▸ WORK REQUIRED
According to the passage on Wadhams, who consecrated him at Albany on May 5, 1872?

▸ PASSAGE
⟨
On February 15, 1872, Pius IX appointed Wadhams as the first bishop of the new Diocese of Ogdensburg. He was consecrated at Albany in the Cathedral of the Immaculate Conception on May 5, 1872, by Archbishop John McCloskey. One of Wadham's first projects was to expand the small St. Mary's Church in Ogdensburg into a proper cathedral, adding a sacristy, stained glass windows and a sanctuary. He also recruited priests from Quebec and Europe for the new congregations. It was Wadham's goal to establish a school for each parish, but the economics and distances were against him. He founded schools and improved existing schools in Carthage, Plattsburgh, Ogdensburg, Keeseville, Hogansburg and Brasher Falls, New York. In 1875, Wadhams took another trip to Rome and met again with Pius IX.

Wadhams invited several women's religious orders to the diocese, where they opened orphanages, schools and hospitals. He attended the New York Provincial Council of 1883 and the Plenary Council of Baltimore of 1884, and held three diocesan synods. In 1885, Wadhams acquired a former mansion in Ogdensburg to create the Ogdensburg City Hospital and Orphans Asylum. He visited Rome one final time in 1897, meeting with Pope Leo XIII.
⟩
▸ EXTRACTED RECORDS
⟨
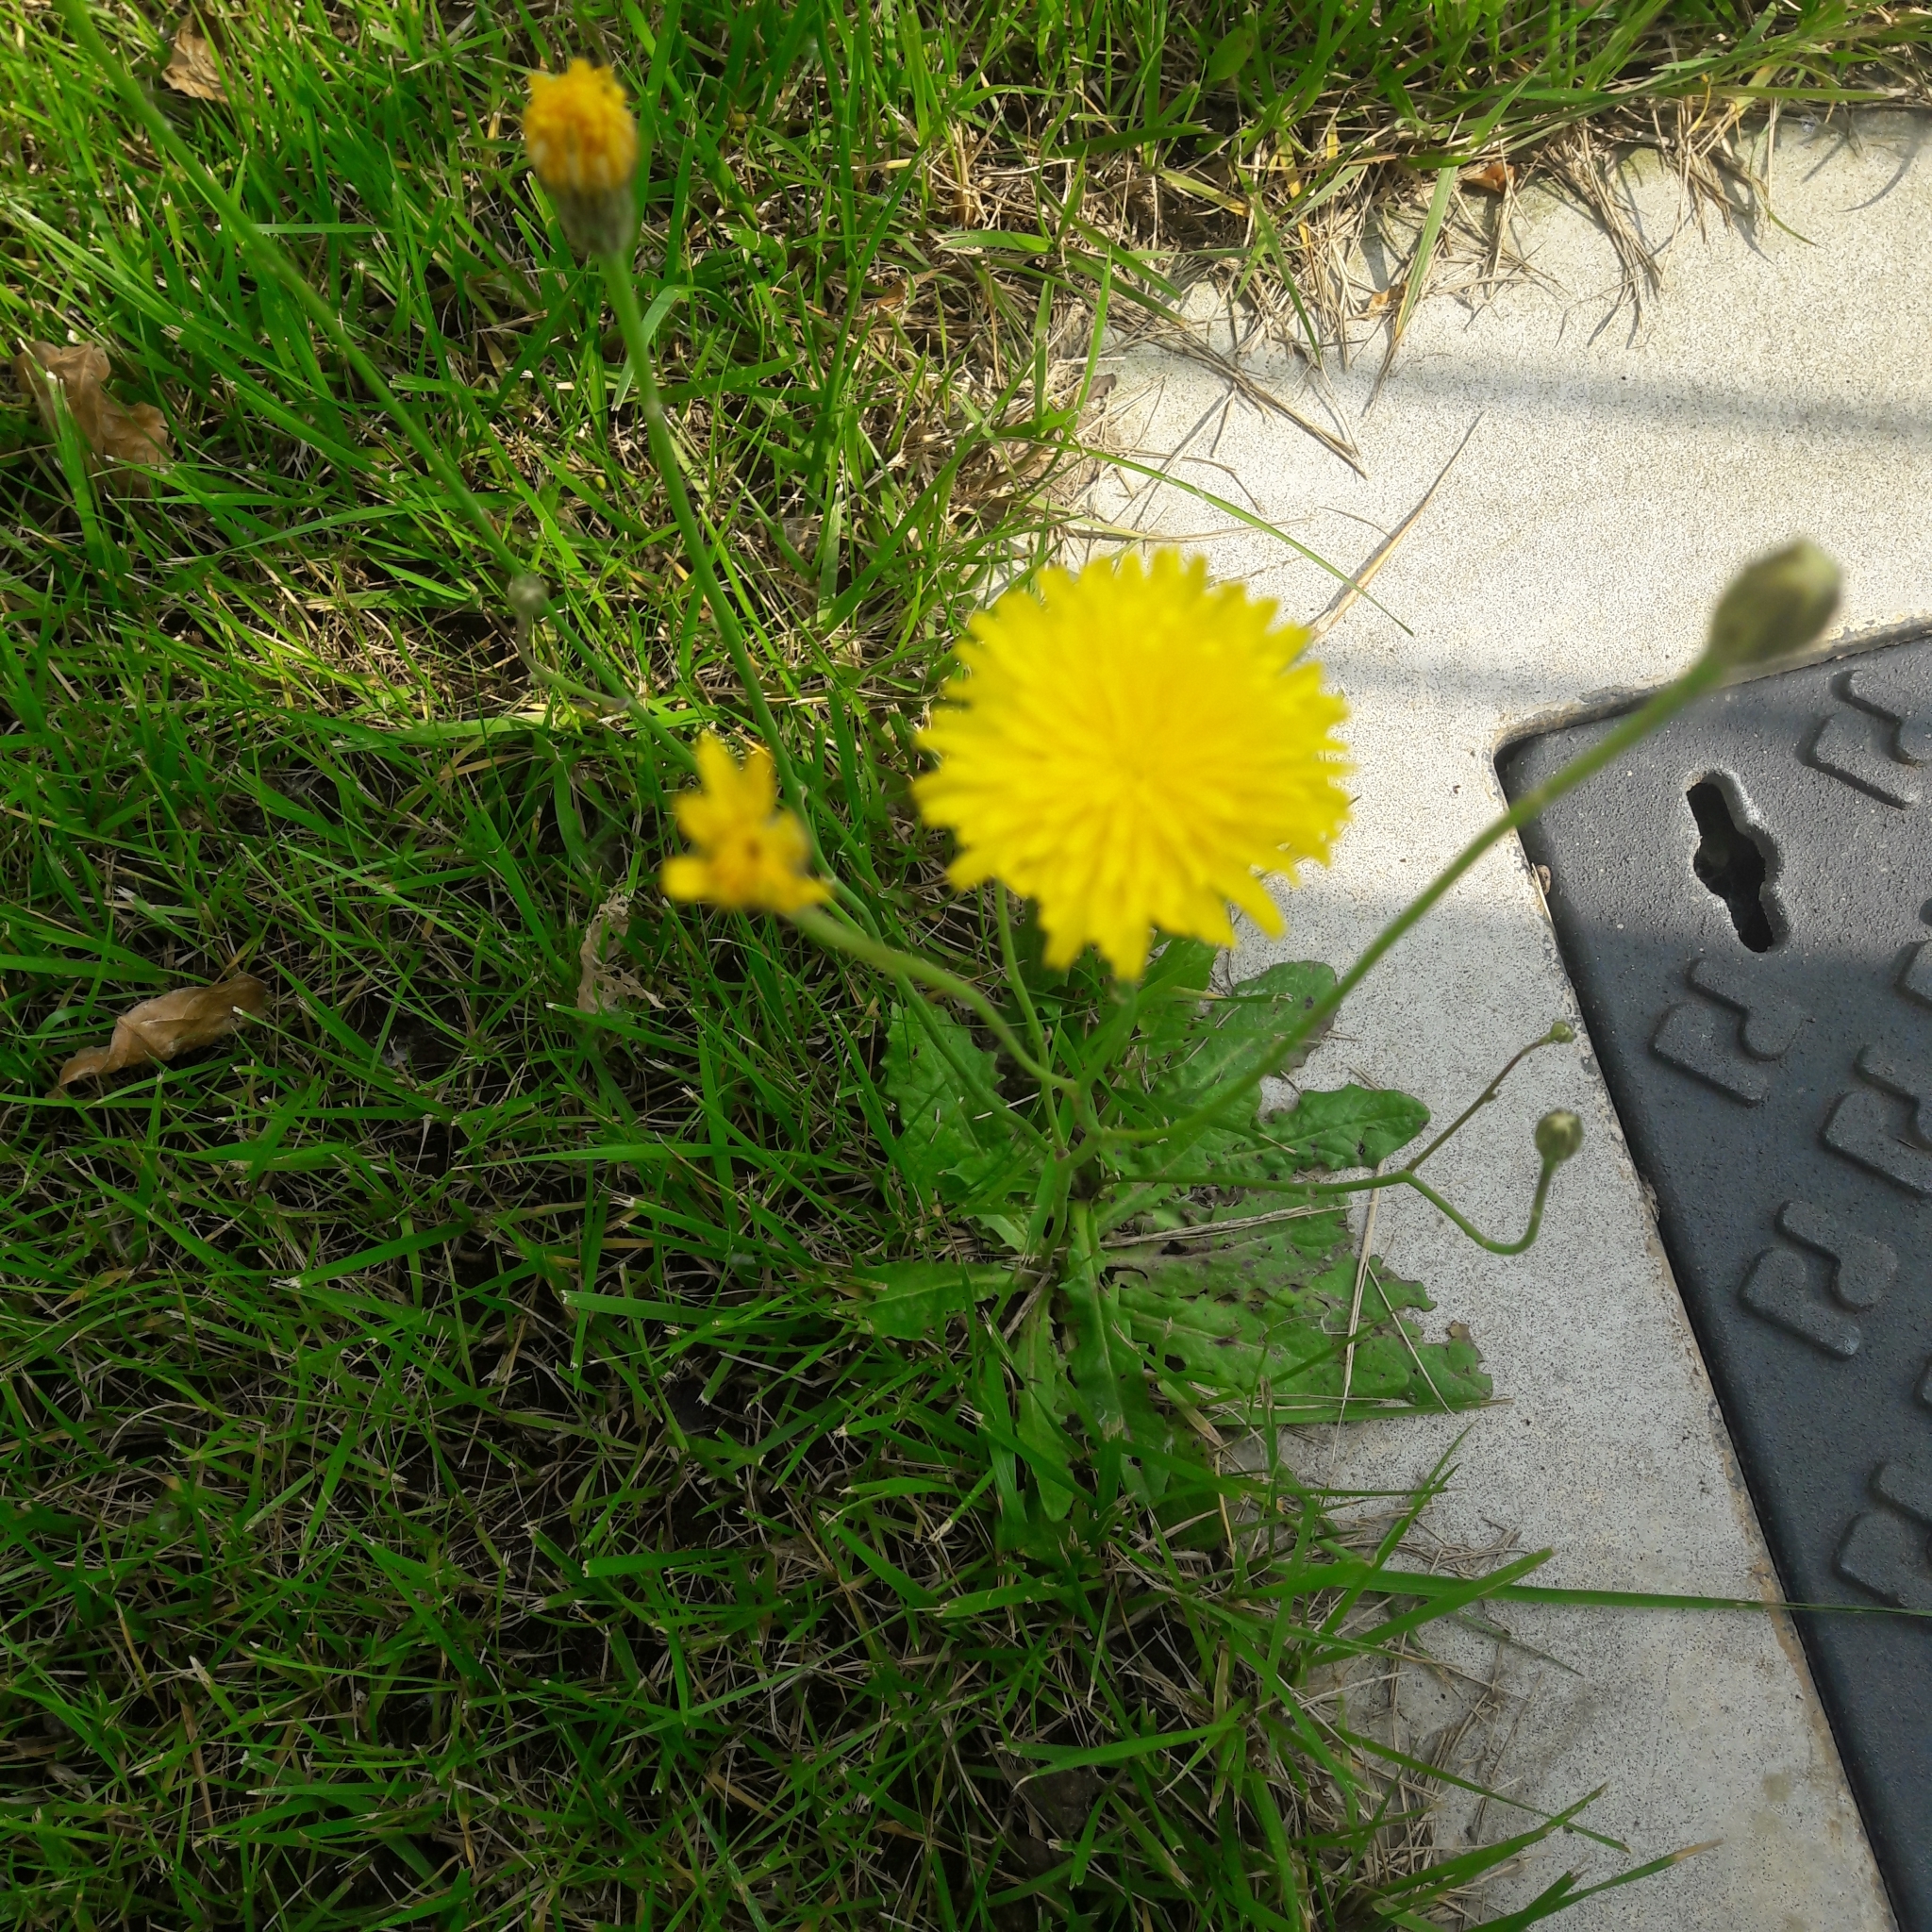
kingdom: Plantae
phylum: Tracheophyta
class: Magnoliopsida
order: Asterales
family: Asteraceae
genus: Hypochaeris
⟩
⟨
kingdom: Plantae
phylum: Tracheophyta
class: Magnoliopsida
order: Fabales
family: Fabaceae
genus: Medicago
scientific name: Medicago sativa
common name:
⟩
▸ RESPONSE TO THE TASK
Archbishop John McCloskey